Когда я его снимала, он в это мгновение смотрел на Марину Влади. Он просто стоит, скрестив руки, гитара его где-то там в углу. У меня тогда было такое чувство, что он с ней взглядом разговаривает. Когда я сейчас смотрю на эту фотографию, я думаю о том, что Высоцкий понимает, что конец у него будет нерадостный. И такая атмосфера прощания. Это очень интимная поза, он как бы прощается с ней, благодарен ей за все, что она для него сделала. И он одновременно и горд, и смиренен, он сделал все, что мог и согласен на то, что его ждет.
— Иные считают, что по лицу человека можно прочитать его судьбу. Вам удалось это сделать. По некоторым фотографиям видно, что вы делали их не в интимной, а в общественной обстановке, когда кругом люди.

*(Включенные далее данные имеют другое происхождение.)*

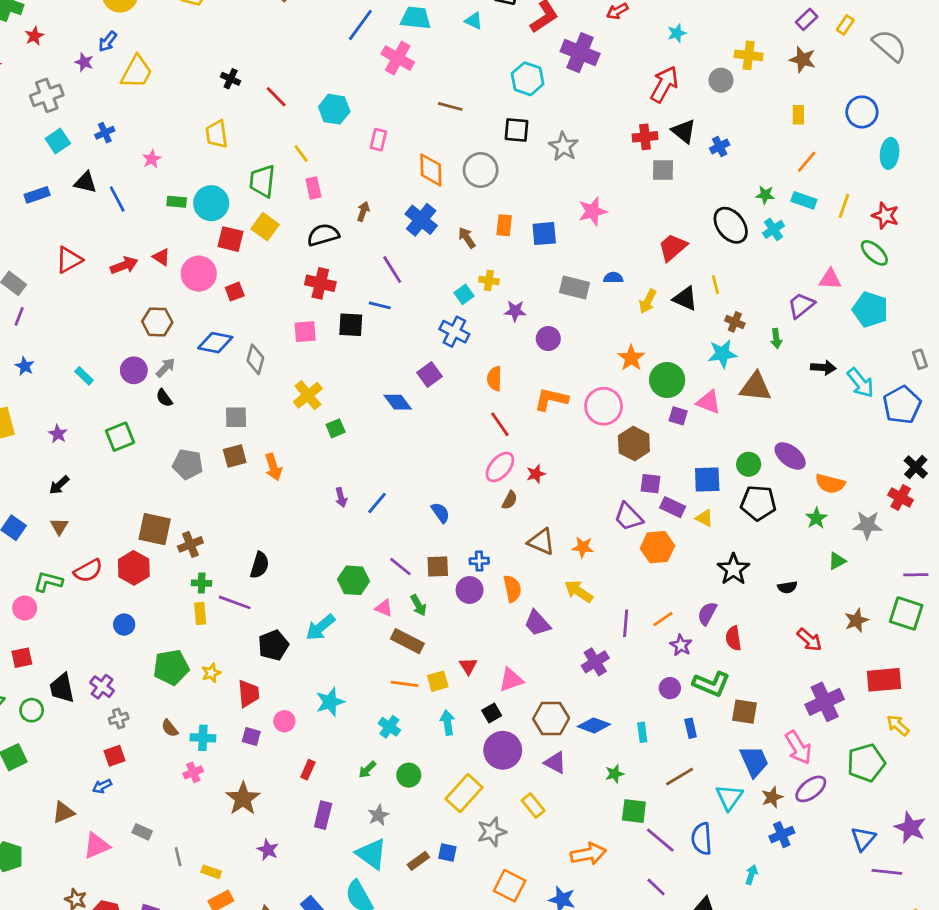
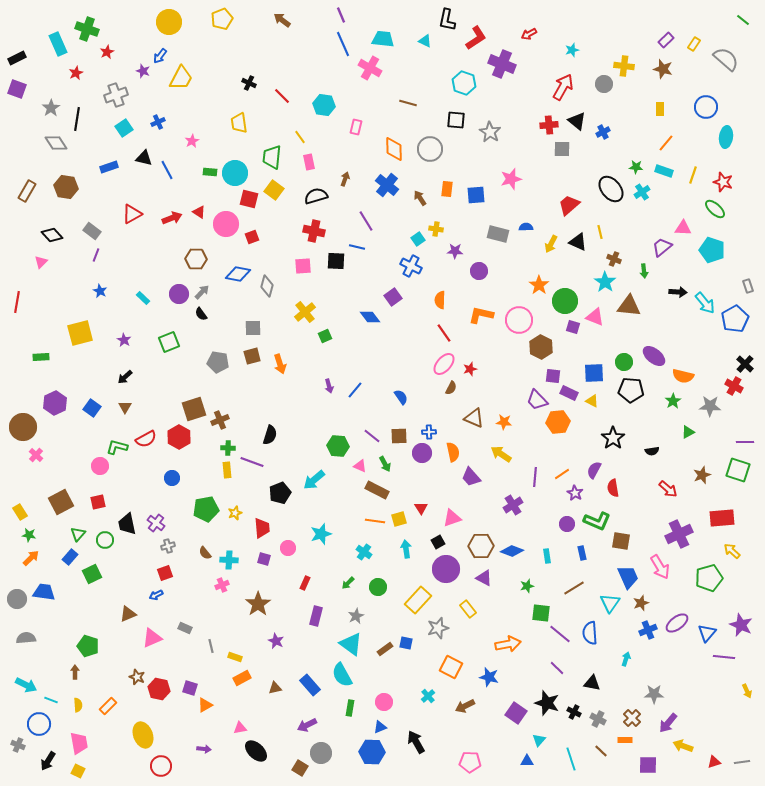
blue line: (360, 25) -> (343, 44), turned -60
cyan star: (722, 354) -> (605, 282), turned -30
brown square: (155, 529) -> (194, 409), turned -30
purple ellipse: (811, 789) -> (677, 623), moved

Но вам удается вырвать человека из контекста окружающего мира и прояснить его духовную сущность как бы вне связи с этим миром. С одной стороны, не связанным с миром быть нельзя, но, с другой стороны, — и в связи с миром человек сохраняет свою индивидуальность. Многие из людей, которые попали в объектив вашей фотокамеры, ушли в мир иной. И мы знаем, как их жизнь закончилась. Они не знают, а мы знаем. И получается как бы, что в момент истины он прозревает свою судьбу.
— Большие люди, которых я фотографировала, шли мне навстречу. Они не замыкались, не делали какую-то лакированную гримасу на лице. Я им безмерно благодарна, что к этому спектаклю для двоих они подошли очень ответственно и вложили в этот спектакль часть своей души.
И у каждой из этих фотографий своя история. Фотографии, как и книги, имеют свою судьбу.
1 Марианна Волкова родилась в Ораниенбауме, откуда её семья была выслана во время сталинских репрессий против ленинградских финнов. В 1976 году она вместе с мужем Соломоном Волковым уехала в США. Начиная с этого времени фотографии работы Волковой появляются в ведущих американских и европейских изданиях — "Нью-Йорк Таймс", "Ньюсуик", "Шпигель", "Эуропео" и др. Волкова — автор десяти фотоальбомов, изданных в США и России. Среди них: "Не только Бродский" и "Там жили поэты" (с текстами Сергея Довлатова), "Мир русско-американской культуры: сто фотопортретов" (с текстом Бориса Парамонова), "Элита: сто портретов деятелей российской культуры"(с текстом Петра Вайля).